Diese vorgezeichnete Anschlussstelle für Achtsamkeit und Mitgefühl in der Schule gibt es tatsächlich – es ist das Thema sozial-emotionales Lernen, das seit einem halben Jahrhundert in mehreren Varianten zu einem erklärten Ziel der Schulpädagogik geworden ist. „Erklärt“ heißt zwar noch nicht „verwirklicht“, aber wir sind auf dem Weg dorthin: Die Kompetenzen, um die es hierbei geht, werden zunehmend als Schlüsselkompetenzen der digitalen und vernetzten Welt erkannt. Die weiteren Details dazu findet ihr in dem folgenden Leittext. Diesen Text habe ich ausnahmsweise mal nicht neu und speziell für euch geschrieben, sondern er war ein Vortrag und Buchbeitrag zu Beginn der Corona-Pandemie. Deren Folgen zeigen uns heute noch sehr viel deutlicher, dass die Schule als sozial-emotionaler Lern- und Lebensraum für die Schüler:innen geradezu lebenswichtig ist. Der krasseste Beleg dafür ist die enorme Zunahme der Depressionen im Kindes- und Jugendalter durch die Pandemie.

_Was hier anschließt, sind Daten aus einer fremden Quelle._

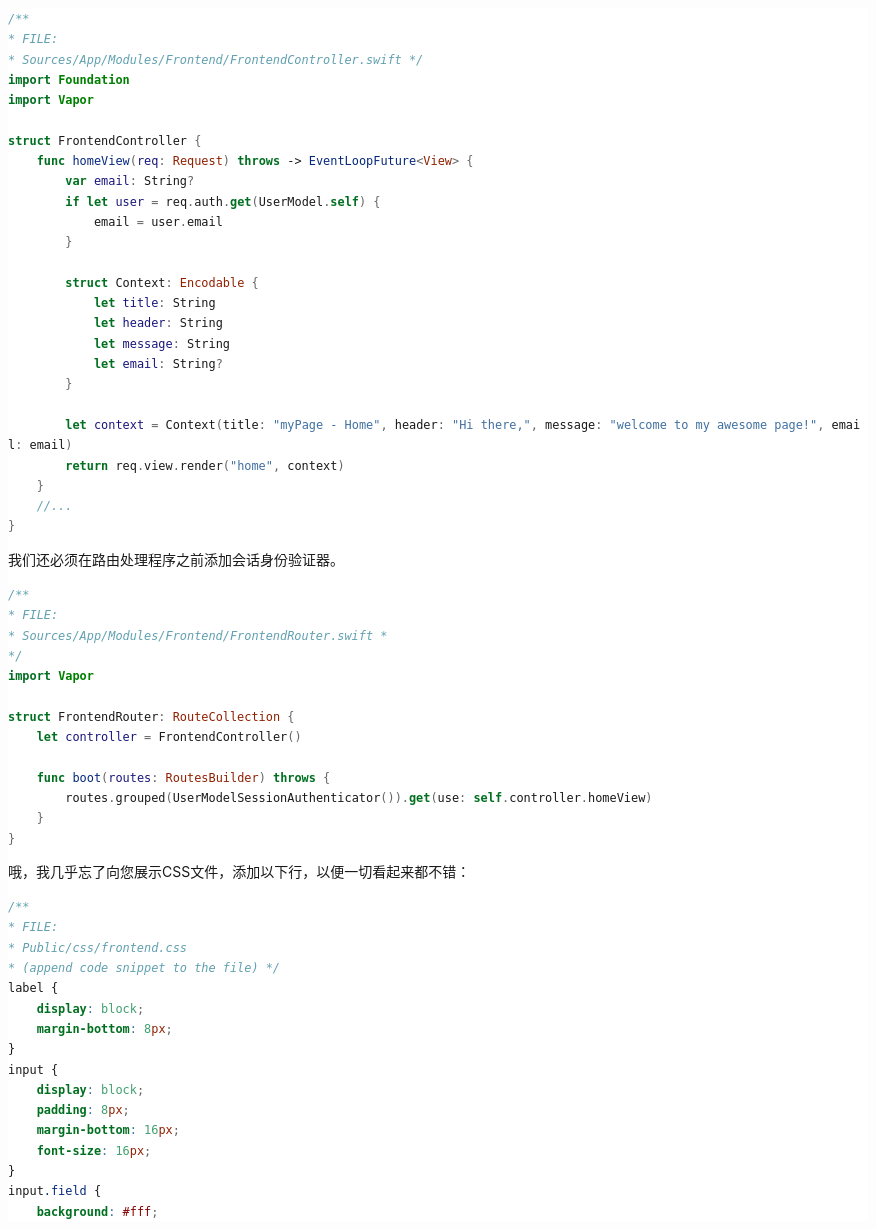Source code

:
 ``` Swift
/**
* FILE:
* Sources/App/Modules/Frontend/FrontendController.swift */
import Foundation 
import Vapor

struct FrontendController {
    func homeView(req: Request) throws -> EventLoopFuture<View> { 
        var email: String?
        if let user = req.auth.get(UserModel.self) {
            email = user.email 
        }

        struct Context: Encodable { 
            let title: String
            let header: String
            let message: String 
            let email: String?
        }

        let context = Context(title: "myPage - Home", header: "Hi there,", message: "welcome to my awesome page!", email: email)
        return req.view.render("home", context) 
    }
    //...
}
```

我们还必须在路由处理程序之前添加会话身份验证器。

``` Swift
/**
* FILE:
* Sources/App/Modules/Frontend/FrontendRouter.swift *
*/
import Vapor

struct FrontendRouter: RouteCollection {
    let controller = FrontendController()

    func boot(routes: RoutesBuilder) throws { 
        routes.grouped(UserModelSessionAuthenticator()).get(use: self.controller.homeView)
    } 
}
```

哦，我几乎忘了向您展示CSS文件，添加以下行，以便一切看起来都不错：

``` Css
/**
* FILE:
* Public/css/frontend.css
* (append code snippet to the file) */
label {
    display: block;
    margin-bottom: 8px; 
}
input {
    display: block;
    padding: 8px; 
    margin-bottom: 16px; 
    font-size: 16px;
}
input.field {
    background: #fff;
```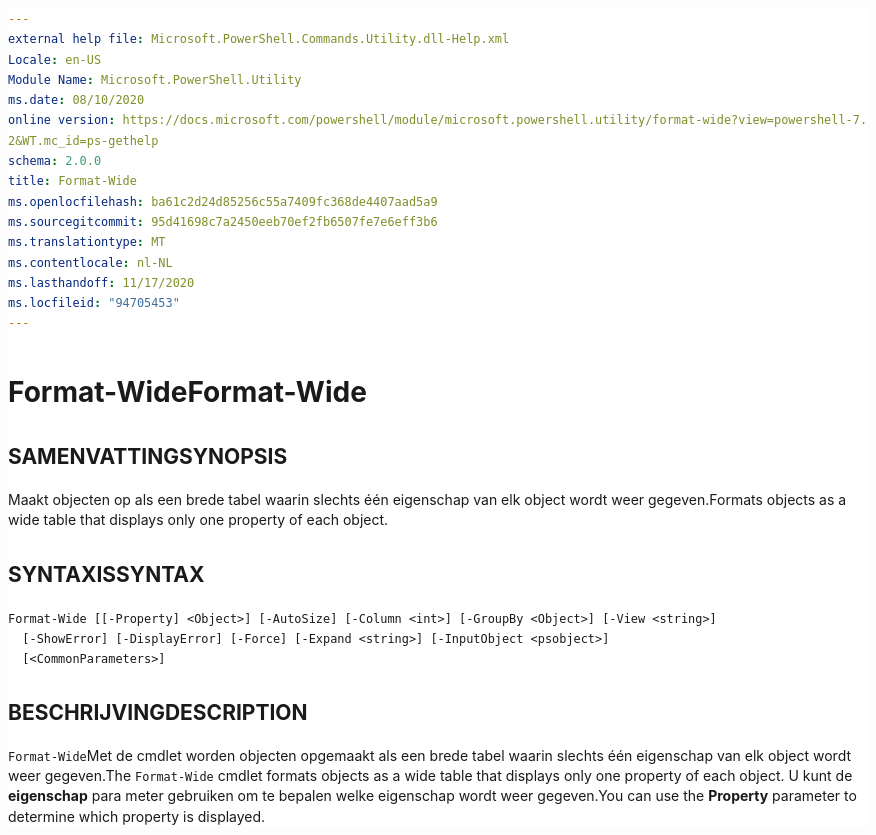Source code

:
 ```yaml
---
external help file: Microsoft.PowerShell.Commands.Utility.dll-Help.xml
Locale: en-US
Module Name: Microsoft.PowerShell.Utility
ms.date: 08/10/2020
online version: https://docs.microsoft.com/powershell/module/microsoft.powershell.utility/format-wide?view=powershell-7.2&WT.mc_id=ps-gethelp
schema: 2.0.0
title: Format-Wide
ms.openlocfilehash: ba61c2d24d85256c55a7409fc368de4407aad5a9
ms.sourcegitcommit: 95d41698c7a2450eeb70ef2fb6507fe7e6eff3b6
ms.translationtype: MT
ms.contentlocale: nl-NL
ms.lasthandoff: 11/17/2020
ms.locfileid: "94705453"
---
```

# <span data-ttu-id="85feb-102">Format-Wide</span><span class="sxs-lookup"><span data-stu-id="85feb-102">Format-Wide</span></span>

## <span data-ttu-id="85feb-103">SAMENVATTING</span><span class="sxs-lookup"><span data-stu-id="85feb-103">SYNOPSIS</span></span>
<span data-ttu-id="85feb-104">Maakt objecten op als een brede tabel waarin slechts één eigenschap van elk object wordt weer gegeven.</span><span class="sxs-lookup"><span data-stu-id="85feb-104">Formats objects as a wide table that displays only one property of each object.</span></span>

## <span data-ttu-id="85feb-105">SYNTAXIS</span><span class="sxs-lookup"><span data-stu-id="85feb-105">SYNTAX</span></span>

```
Format-Wide [[-Property] <Object>] [-AutoSize] [-Column <int>] [-GroupBy <Object>] [-View <string>]
  [-ShowError] [-DisplayError] [-Force] [-Expand <string>] [-InputObject <psobject>]
  [<CommonParameters>]
```

## <span data-ttu-id="85feb-106">BESCHRIJVING</span><span class="sxs-lookup"><span data-stu-id="85feb-106">DESCRIPTION</span></span>

<span data-ttu-id="85feb-107">`Format-Wide`Met de cmdlet worden objecten opgemaakt als een brede tabel waarin slechts één eigenschap van elk object wordt weer gegeven.</span><span class="sxs-lookup"><span data-stu-id="85feb-107">The `Format-Wide` cmdlet formats objects as a wide table that displays only one property of each object.</span></span> <span data-ttu-id="85feb-108">U kunt de **eigenschap** para meter gebruiken om te bepalen welke eigenschap wordt weer gegeven.</span><span class="sxs-lookup"><span data-stu-id="85feb-108">You can use the **Property** parameter to determine which property is displayed.</span></span>
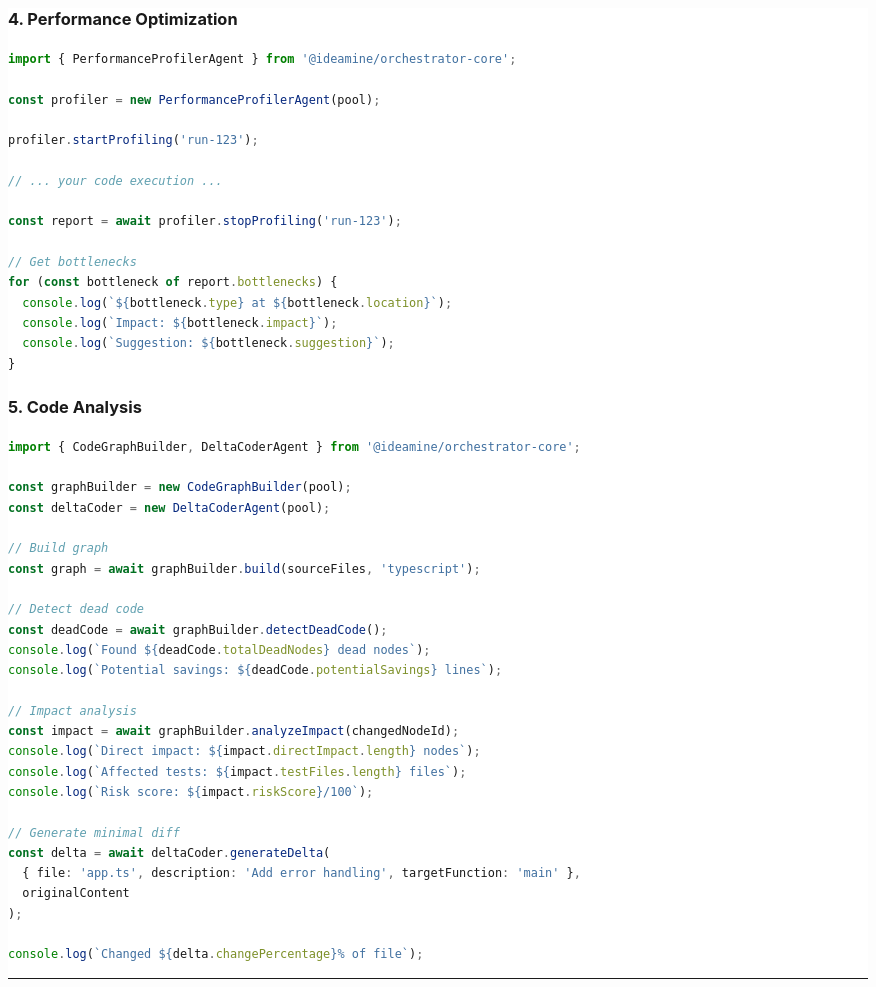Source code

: ### 4. Performance Optimization

```typescript
import { PerformanceProfilerAgent } from '@ideamine/orchestrator-core';

const profiler = new PerformanceProfilerAgent(pool);

profiler.startProfiling('run-123');

// ... your code execution ...

const report = await profiler.stopProfiling('run-123');

// Get bottlenecks
for (const bottleneck of report.bottlenecks) {
  console.log(`${bottleneck.type} at ${bottleneck.location}`);
  console.log(`Impact: ${bottleneck.impact}`);
  console.log(`Suggestion: ${bottleneck.suggestion}`);
}
```

### 5. Code Analysis

```typescript
import { CodeGraphBuilder, DeltaCoderAgent } from '@ideamine/orchestrator-core';

const graphBuilder = new CodeGraphBuilder(pool);
const deltaCoder = new DeltaCoderAgent(pool);

// Build graph
const graph = await graphBuilder.build(sourceFiles, 'typescript');

// Detect dead code
const deadCode = await graphBuilder.detectDeadCode();
console.log(`Found ${deadCode.totalDeadNodes} dead nodes`);
console.log(`Potential savings: ${deadCode.potentialSavings} lines`);

// Impact analysis
const impact = await graphBuilder.analyzeImpact(changedNodeId);
console.log(`Direct impact: ${impact.directImpact.length} nodes`);
console.log(`Affected tests: ${impact.testFiles.length} files`);
console.log(`Risk score: ${impact.riskScore}/100`);

// Generate minimal diff
const delta = await deltaCoder.generateDelta(
  { file: 'app.ts', description: 'Add error handling', targetFunction: 'main' },
  originalContent
);

console.log(`Changed ${delta.changePercentage}% of file`);
```

---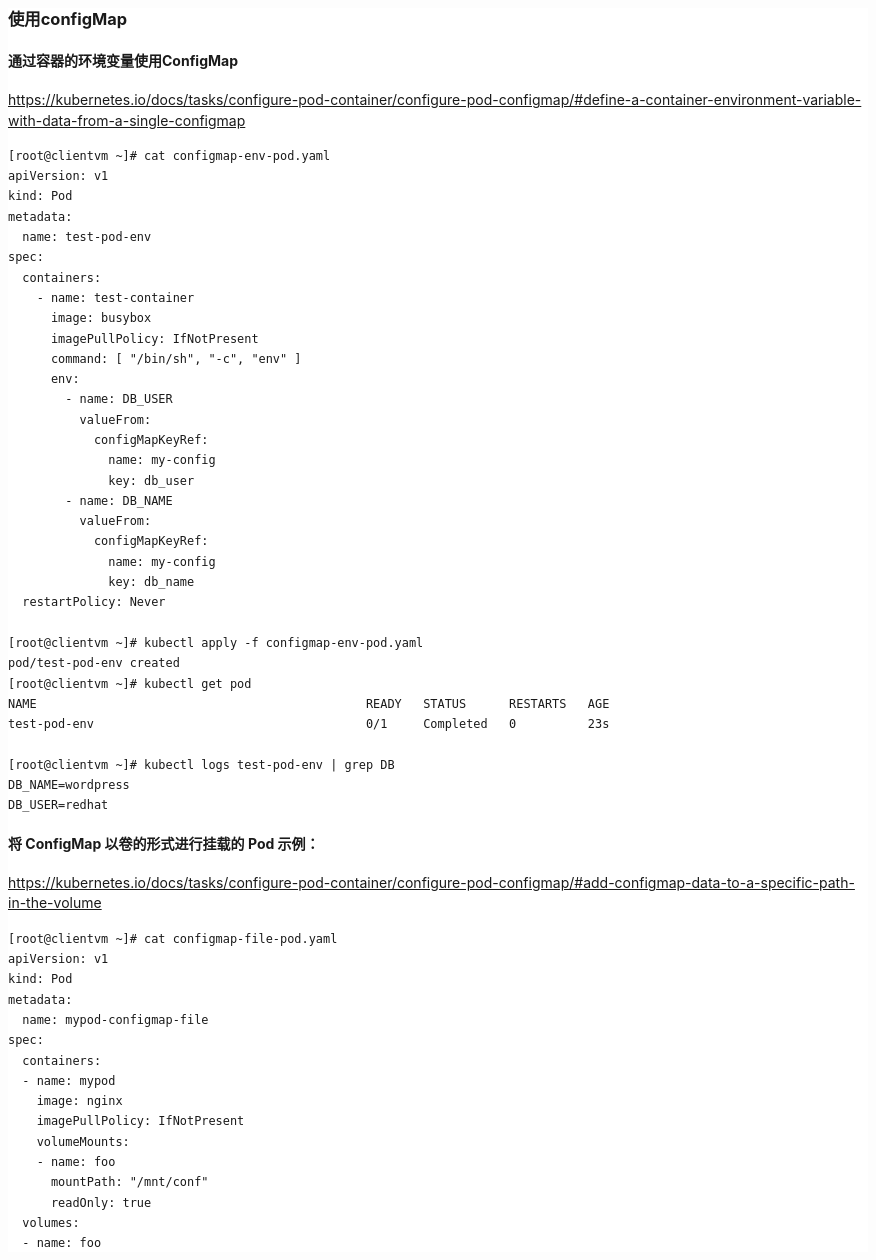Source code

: ### 使用configMap

#### 通过容器的环境变量使用ConfigMap

https://kubernetes.io/docs/tasks/configure-pod-container/configure-pod-configmap/#define-a-container-environment-variable-with-data-from-a-single-configmap

```shell
[root@clientvm ~]# cat configmap-env-pod.yaml
apiVersion: v1
kind: Pod
metadata:
  name: test-pod-env
spec:
  containers:
    - name: test-container
      image: busybox
      imagePullPolicy: IfNotPresent
      command: [ "/bin/sh", "-c", "env" ]
      env:
        - name: DB_USER
          valueFrom:
            configMapKeyRef:
              name: my-config
              key: db_user
        - name: DB_NAME
          valueFrom:
            configMapKeyRef:
              name: my-config
              key: db_name
  restartPolicy: Never
  
[root@clientvm ~]# kubectl apply -f configmap-env-pod.yaml
pod/test-pod-env created
[root@clientvm ~]# kubectl get pod
NAME                                              READY   STATUS      RESTARTS   AGE
test-pod-env                                      0/1     Completed   0          23s

[root@clientvm ~]# kubectl logs test-pod-env | grep DB
DB_NAME=wordpress
DB_USER=redhat
```

#### 将 ConfigMap 以卷的形式进行挂载的 Pod 示例：

https://kubernetes.io/docs/tasks/configure-pod-container/configure-pod-configmap/#add-configmap-data-to-a-specific-path-in-the-volume

```shell
[root@clientvm ~]# cat configmap-file-pod.yaml
apiVersion: v1
kind: Pod
metadata:
  name: mypod-configmap-file
spec:
  containers:
  - name: mypod
    image: nginx
    imagePullPolicy: IfNotPresent
    volumeMounts:
    - name: foo
      mountPath: "/mnt/conf"
      readOnly: true
  volumes:
  - name: foo
```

>> Leittext Sozial-emotionales Lernen

Ich hoffe, dass euch diese Überlegungen auch mehr Sicherheit geben bei der Umsetzung von Achtsamkeits- und Mitgefühlsübungen im Unterricht (siehe Thema 1). Und wenn ich mal den Leittext für Herz der Schule neu schreiben werde, wäre ich euch für Fragen, Anmerkungen und Praxiserfahrungen sehr dankbar (unten in der Reflexionsbox).

Mögen euch dieser letzte Prompt und sein Leittext sowie alle vorhergehenden Prompts und Leittexte gut in Erinnerung bleiben!

P.S.: Bitte vergesst nicht, eure Projektberichte fertigzustellen und an Nina zu senden.